The cute, furry name hasn’t completely prevented them from being taken seriously. In 2011, Murphy spoke out about having depression. The anti-depressants he was on stunted his creativity and the single “Anti-D” was about his experience of being on citalopram.
“I think my dosage was pointlessly high,” he reflects now. “Using them I was feeling great and I was eating whatever I wanted to eat, I was drinking tons, I was partying and then I just can’t remember any of it!” he laughs. “I look back at pictures where I look like the Michelin man in a bright pink checked shirt but in my head I was thinking, ‘yeah I’m just smashing it! I’m like Christian Bale! It was fun and it was a good life experience to have. I’m certainly glad they’re over. I still have my moments as everyone else does but I’m trying to harness it and use it in a positive way.”
Murphy’s moods have also been better since finding a new girlfriend. “Emoticons”, a slinky tune featuring the line: “It’s tough to stay objective baby, with your tongue abseiling down my neck/ It’s a bulletproof offer and I can’t accept,” is all about “having something offered to you on a plate and trying to do the right thing,” he explains. It was written after he had begun working on the new album in LA and his long-distance relationship with his old girlfriend was failing.
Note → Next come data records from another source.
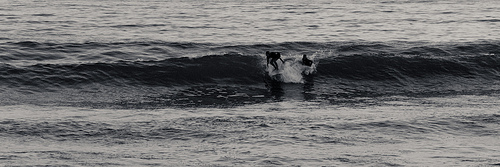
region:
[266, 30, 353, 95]
2 men on surfboards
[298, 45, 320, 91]
man on right riding surfboard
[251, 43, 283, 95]
man on left on surfboard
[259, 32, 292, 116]
man bending over riding surfboard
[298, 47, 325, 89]
man sitting down on surfboard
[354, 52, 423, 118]
small wave surfboard is on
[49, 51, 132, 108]
wave is dark and smooth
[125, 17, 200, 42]
ripples in water in background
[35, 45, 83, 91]
larger ripple in water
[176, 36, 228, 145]
medium wave in ocean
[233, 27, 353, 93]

When I press for specific details he squirms and says it’s about “adulterous things” but insists, “the song is about not acting upon them.”
Ultimately the long-distance thing didn’t work out. “It was kind of a no-brainer is an awful thing to say but, yeah,” he says, looking at the table. His new girlfriend is from Chicago but they met in LA. “She’s kind of clean-living and dreadful all at once, I think that’s the best way to be,” says Murphy. She’s now moving to London with their dog Daisy, who regularly breaks into their fridge to eat microgreens and burrata cheese. Murphy also fell in love with LA, which inspired the album’s name, Glitterbug.
“I think I’ll move there but I don’t know when,” he says. “It seems like a lot of the entertainment industry has flocked there and they’re all operating at these different levels of success but they’re all together in it as one. I’ve heard stories about A-list celebrities housing up-and-coming actors they’ve bumped into in a bar. One of my friends ended up in a hotel room there with Steve Buscemi – it’s just like these weird things that seem to happen to you and I guess weird is inspiring. As songwriters, you’re always looking for that in some way.”
One of the most interesting videos they’ve done is for new track “Greek Tragedy”, which tells the story of a stalker fan who ends up murdering each of the band members. It’s interesting because they’ve always had a close relationship with their fans and not too many bad experiences. Later on backstage, after a tremendous gig in a warehouse-type venue where the fans threw themselves at the stage, the band are chatting about one of the girls on this tour who threw her bra at the stage then waited at the stage door to collect it again. The boys kindly obliged.
“I’m always trying to gauge what is the right amount of closeness or separation to have,” says Murphy, who once was once nearly pounced on by a middle-aged fan who took his friendliness the wrong way. Unfazed, the band’s style is still to “just steam in and be quite, you know, friendly.”
In 2008 during an NME tour in Edinburgh, they even took some fans up on the offer of having roast dinner at their house. “I was having a cigarette by the bus and there were these guys there and they were like, ‘next time you’re in Glasgow you’ll have to come round to my parents for roast dinner’... So we turned up the next time we were there. We all sat round a big table and it was pretty weird but they were so open and friendly. We just cracked open some red wine. I don’t really even like roast dinners but that one was good, or maybe it was the wine that was good,” he looks wistfully at his Cola.
The band’s sound might be more grown-up now, but Murphy is still a student at heart.